Dr. Mehdi Nikkhoo has been granted a Feodor Lynen Research Fellowship by the Alexander von Humboldt Foundation. Mehdi Nikkhoo, post-doctoral researcher in the GFZ’s Section 2.1 “Physics of Earthquakes and Volcanoes”, will join Prof. Yehuda Ben-Zion’s lab at University of Southern California in Los Angeles for a two-year time period. The project will focus on mechanical models of lava dome deformation.
Lava domes are piles of very viscous magma sitting on the summit of some volcanoes known as “dome-building” volcanoes. Due to its high viscosity, the erupted lava does not flow down the flanks but accumulates at the summit and cools down. While crystallising, the lava also degasses, which raises the internal pressure in the dome. Diffuse damage and large-scale fracture networks develop as a response to fluid pressure and contraction due to cooling. Lava domes are prone to catastrophic collapses and thus, are a major source of hazard for the local population.
Mehdi Nikkhoo completed his Master degree in Geodesy in Tehran and his PhD with Prof. Thomas Walter in 2019 on volcano deformation modeling. He then joined the group of Prof. Eleonora Rivalta as a post-doc to work on the link between volcano deformation and gravity changes.

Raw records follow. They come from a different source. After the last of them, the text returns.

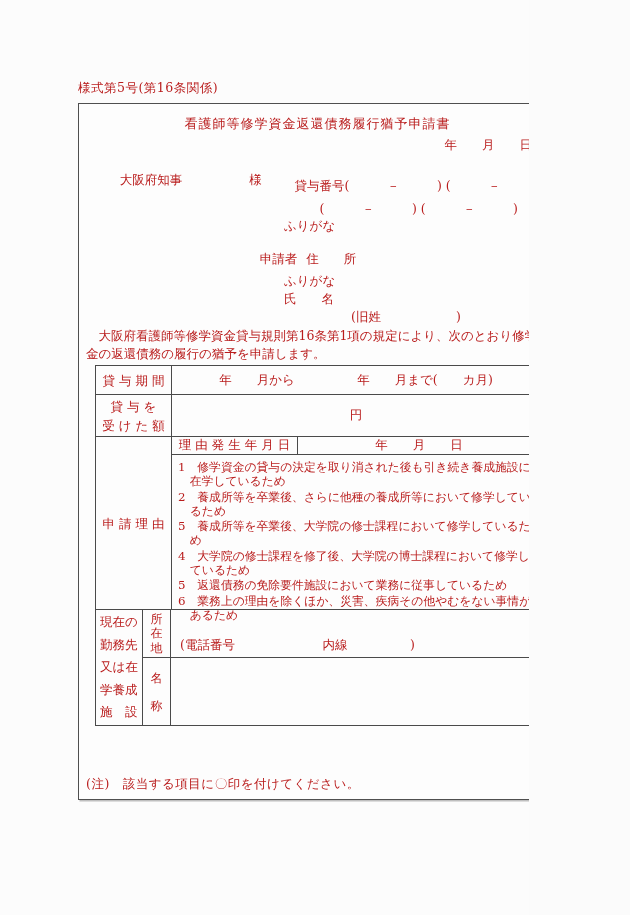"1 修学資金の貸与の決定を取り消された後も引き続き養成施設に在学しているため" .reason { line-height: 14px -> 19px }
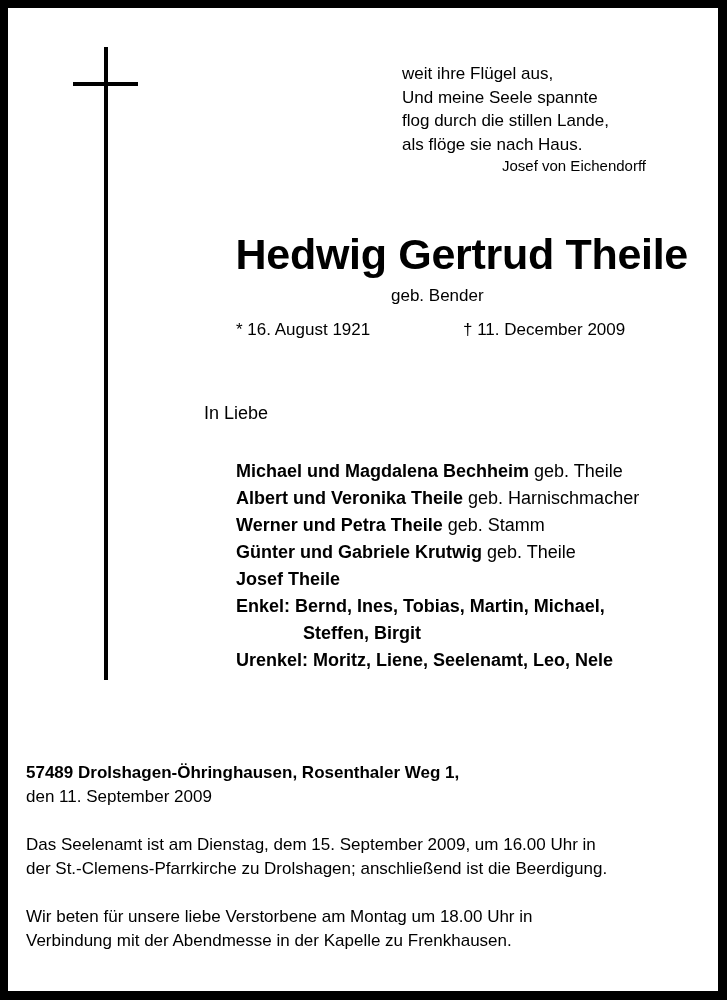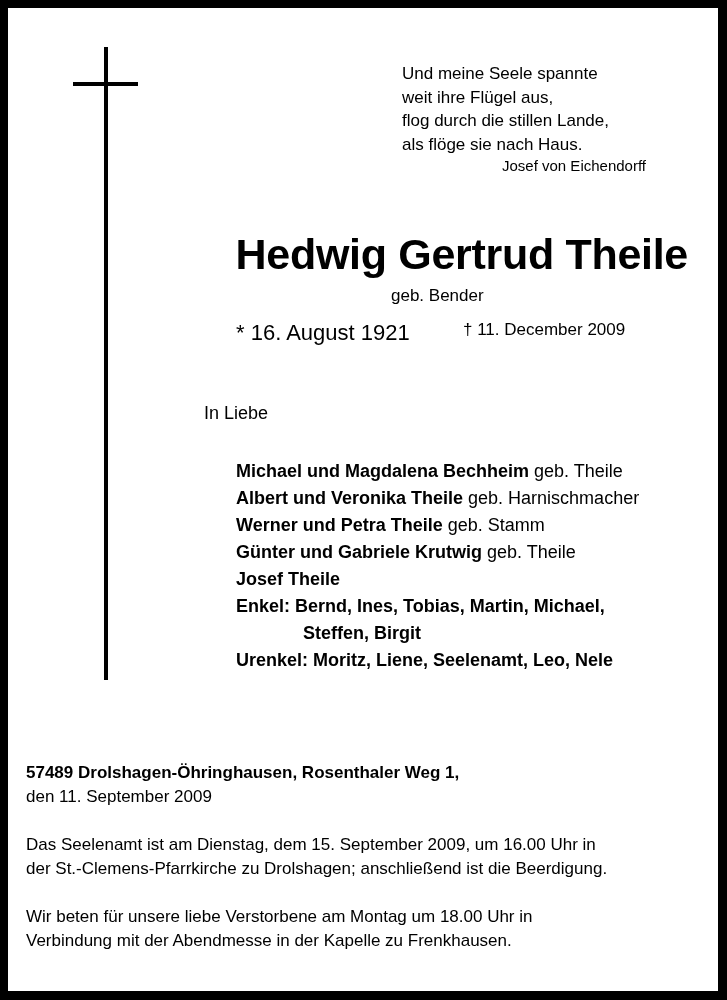"Und meine Seele spannte" div { order: before "weit ihre Flügel aus," -> after "weit ihre Flügel aus," }
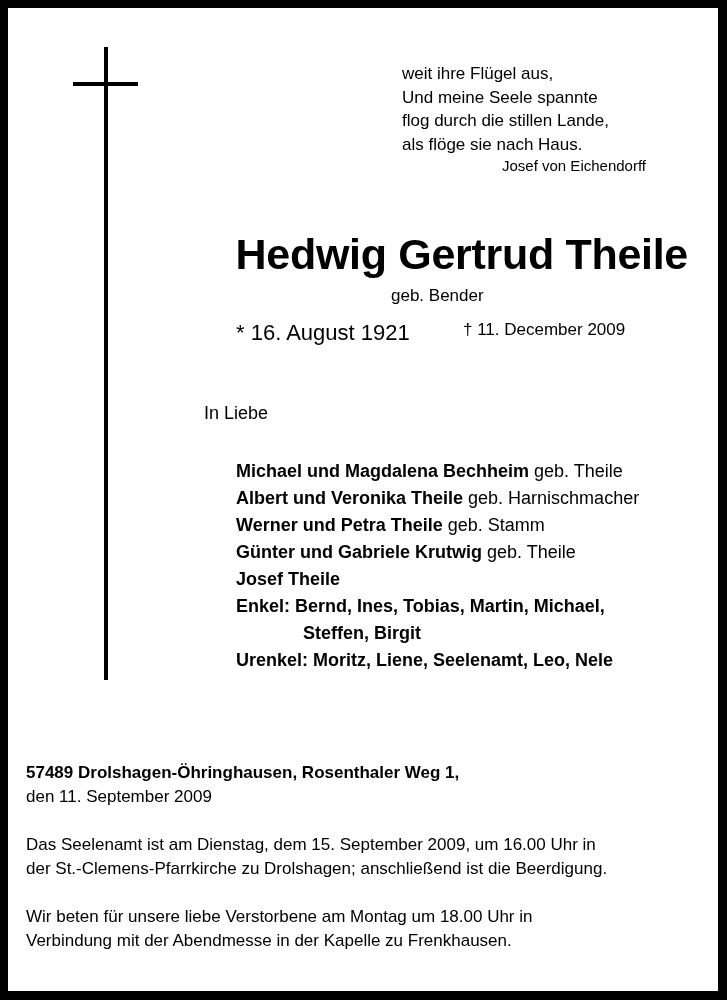"* 16. August 1921" .born { font-size: 22px -> 17px }
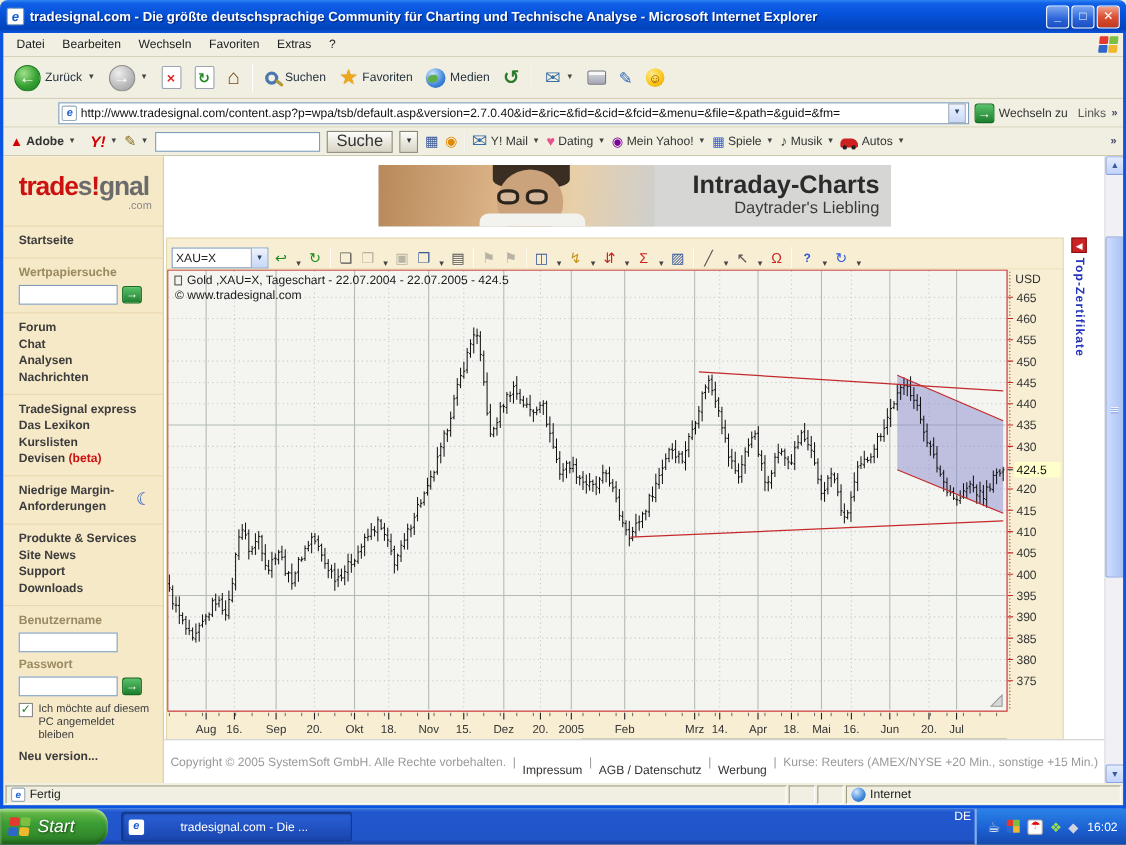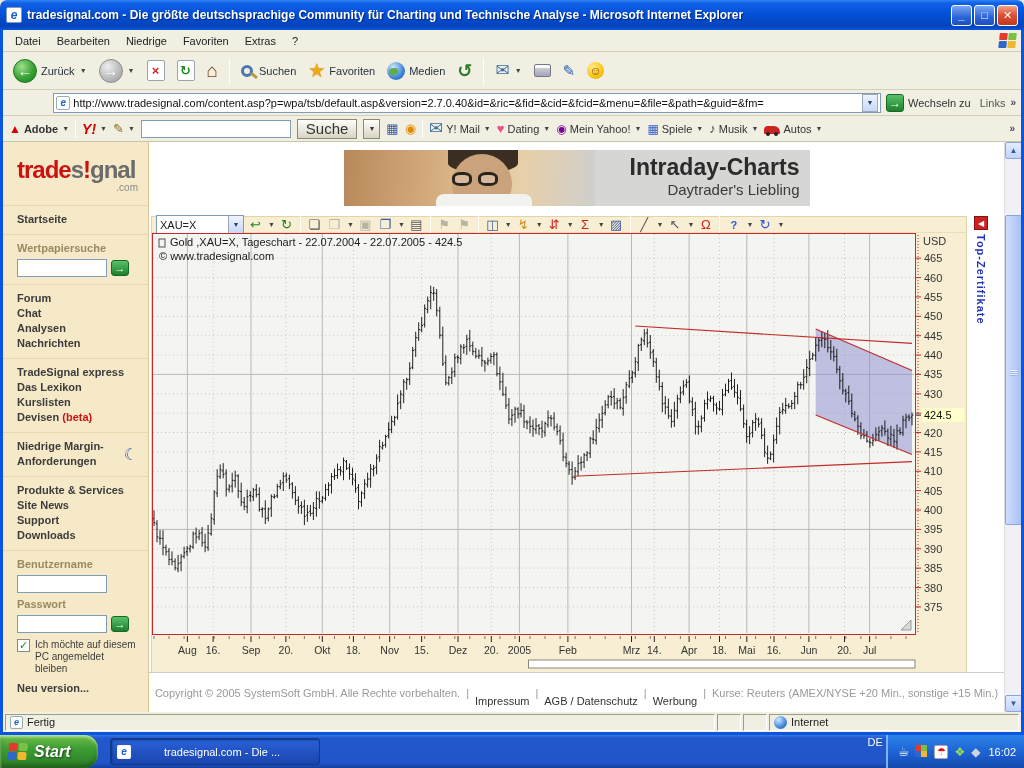"Niedrige" span.menuitem { text: Niedrige -> Wechseln }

During his Feodor Lynen fellowship, Mehdi Nikkhoo will set up numerical models based on the damage rheology to study the evolution of the fracture networks in lava domes as they pressurize, cool and contract. The models will be calibrated with the results from laboratory experiments on volcanic rock deformation. The aim is to identify the conditions leading to system-size fractures that may lead to dome collapse.